Cellular cardiac regenerative therapy in which patients?

Cell-based myocardial regenerative therapy is undergoing experimental and clinical trials in order to limit the consequences of decreased contractile function and compliance of damaged ventricles owing to ischemic and nonischemic myocardial diseases. A variety of myogenic and angiogenic cell types have been proposed, such as skeletal myoblasts, mononuclear and mesenchymal bone marrow cells, circulating blood-derived progenitors, adipose-derived stromal cells, induced pluripotent stem cells, umbilical cord cells, endometrial mesenchymal stem cells, adult testis pluripotent stem cells and embryonic cells.
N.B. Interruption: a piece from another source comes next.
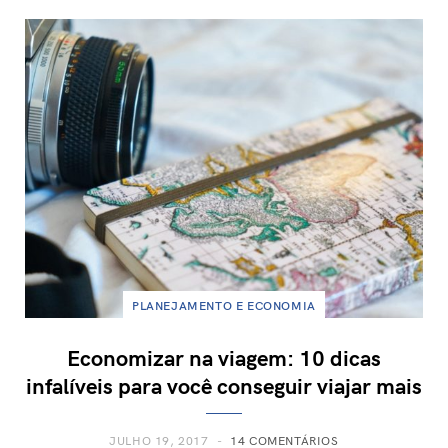
PLANEJAMENTO E ECONOMIA
Economizar na viagem: 10 dicas
infalíveis para você conseguir viajar mais
JULHO 19, 2017
14 COMENTÁRIOS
Current indications for stem cell therapy concern patients who have had a left- or right-ventricular infarction or idiopathic dilated cardiomyopathies. Other indications and potential applications include patients with diabetic cardiomyopathy, Chagas heart disease (American trypanosomiasis), ischemic mitral regurgitation, left ventricular noncompacted myocardium and pediatric cardiomyopathy. Suitable sources of cells for cardiac implant will depend on the types of diseases to be treated. For acute myocardial infarction, a cell that reduces myocardial necrosis and augments vascular blood flow will be desirable. For heart failure, cells that replace or promote myogenesis, reverse apoptopic mechanisms and reactivate dormant cell processes will be useful. It is important to note that stem cells are not an alternative to heart transplantation; selected patients should be in an early stage of heart failure as the goal of this regenerative approach is to avoid or delay organ transplantation. Since the cell niche provides crucial support needed for stem cell maintenance, the most interesting and realistic perspectives include the association of intramyocardial cell transplantation with tissue-engineered scaffolds and multisite cardiac pacing in order to transform a passive regenerative approach into a 'dynamic cellular support', a promising method for the creation of 'bioartificial myocardium'.